Yes, we know, you already get too much email, but the airlines want to develop a one-on-one relationship with you, so they’ll send you special deals, such as 50% off promo codes or two-fers, if you sign up. Airline sites sell much more than airfares these days (hotels, rental cars, credit cards, and such), and they will entice you to deal direct rather than use a third party site such as Orbitz. Here are links to U.S. domestic airline sign up pages and for international sign ups.

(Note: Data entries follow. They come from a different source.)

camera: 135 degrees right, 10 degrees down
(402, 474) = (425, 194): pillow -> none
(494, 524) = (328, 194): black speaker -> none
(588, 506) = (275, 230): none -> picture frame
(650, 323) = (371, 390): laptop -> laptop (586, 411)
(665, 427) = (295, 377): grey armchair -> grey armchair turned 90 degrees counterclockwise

If you’re on Twitter, you might also want to follow the airlines’ tweets, which they’re using to promote exclusive Twitter-only deals (read Sascha Segan’s piece “Beyond the Buzz: How to Use Twitter for Travel Help”). We signed up for Virgin America’s frequent flyer program and because we haven’t flown them yet we keep on getting promo code discount offers to give them a try.

2. Sign up for third-party fare alerts

Many airfare web sites offer alerts, and they all have something to offer. Yapta.com (www.yapta.com) lets you track your specific itinerary, down to the flight number and dates of travel, and will let you know if the airline owes you a price-drop refund. Travelocity’s easy-to-use FareWatcherPlus lets you track up to ten routes and you can choose to be notified either when a fare goes down by $25 or more, or when it goes below a price you choose. Orbitz also offers alerts, as does Bing Travel (www.bing.com/travel), TripAdivsor (www.tripadvisor.com/Flights), and FareCompare (www.farecompare.com). To see how all these services differ, consult Airfarewatchdog.com’s comparison chart.

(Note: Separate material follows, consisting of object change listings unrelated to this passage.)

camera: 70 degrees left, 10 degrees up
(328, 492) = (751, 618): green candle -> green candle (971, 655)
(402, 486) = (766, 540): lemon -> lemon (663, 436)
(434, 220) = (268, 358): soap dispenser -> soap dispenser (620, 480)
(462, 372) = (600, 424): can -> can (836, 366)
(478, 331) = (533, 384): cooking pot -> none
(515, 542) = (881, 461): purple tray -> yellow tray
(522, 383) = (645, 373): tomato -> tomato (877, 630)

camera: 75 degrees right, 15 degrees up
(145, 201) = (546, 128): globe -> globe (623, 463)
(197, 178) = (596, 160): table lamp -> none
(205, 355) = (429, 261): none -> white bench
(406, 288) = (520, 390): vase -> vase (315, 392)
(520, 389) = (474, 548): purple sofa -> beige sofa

One thing to note: these sites use essentially the same airfare data provided by the airlines’ computer systems or ITA Software (which has been in the news lately as a possible Google acquisition), so they won’t include discounted promo code fares, and most don’t include Southwest Airlines (Airfarewatchdog.com does, however, include hand-picked fares on Southwest and Allegiant Airlines).